Sosteniendo los pantalones, acababa de dar la primera vuelta a su nuevo cuarto, contento de su amplitud que le permitía estirar las piernas, cuando la llave volvió a girar en la cerradura y entró un nuevo guardia, de guardapolvo blanco pero sucio. Miró a Innokenty como un objeto familiar, parte del cuarto, y le ordenó abruptamente que se desnudase.

Buscó una respuesta indignada, amenazante, pero todo lo que salió de su garganta atenaceada por la ofensa fue una queja chillona, inconvincente:

—Pero si acabo de... ¿por qué no me dijeron?

Por alguna razón, ya que el nuevo guardia esperó aburrido e inexpresivo que su orden se cumpliera. Lo que más impresionaba a Innokenty de toda esa gente, era su capacidad para callarse cuando cualquier persona normal tenía que haber dicho algo.

Se adaptó al ritmo de complacencia a toda costa, se desvistió y se quitó los zapatos.

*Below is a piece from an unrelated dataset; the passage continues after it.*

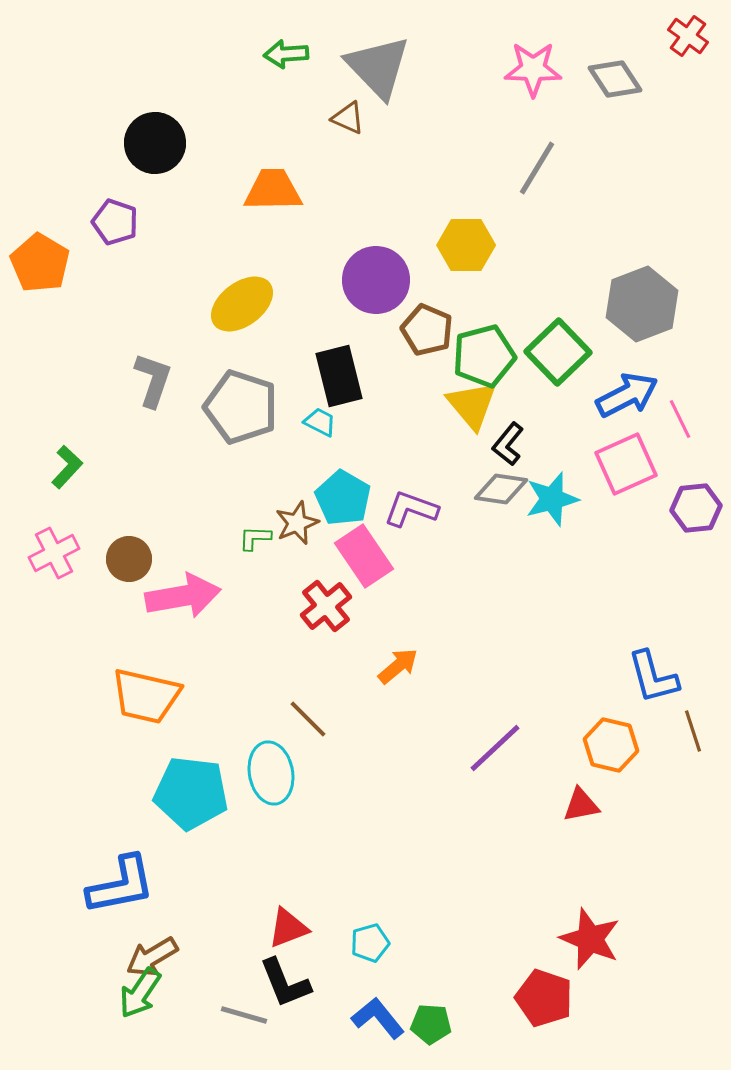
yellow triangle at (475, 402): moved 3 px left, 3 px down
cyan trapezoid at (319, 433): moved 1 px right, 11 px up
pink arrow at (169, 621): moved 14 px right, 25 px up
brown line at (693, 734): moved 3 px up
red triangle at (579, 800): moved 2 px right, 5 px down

—Siéntese — dijo el guardia, señalando el mismo banquillo de antes.

El prisionero desnudo obedeció, sin pensar por qué. (Iba perdiendo él hábito, propio de seres libres, de pensar sus acciones antes de realizarlas: los otros pensaban por él). El guardia lo tomó rudamente de la nuca y le aplicó la máquina de pelar con mano dura contra el cráneo.

—¿Qué hace? — se estremeció y trató sin lograrlo de apartar la cabeza—. ¿Con qué derecho? Todavía no me han arrestado —quería decir que todavía no lo habían condenado.

Pero el peluquero no lo soltó y siguió pelándolo, Innokenty sintió apagarse su conato de resistencia. Él joven y orgulloso diplomático, tan desaprensivo e independiente, tan acostumbrado a subir escaleras de aviones trascontinentales, tan indiferente al brillo y movimiento de las capitales europeas, era ahora un hombrecito frágil, desnudo y huesudo, con el cráneo a medio pelar.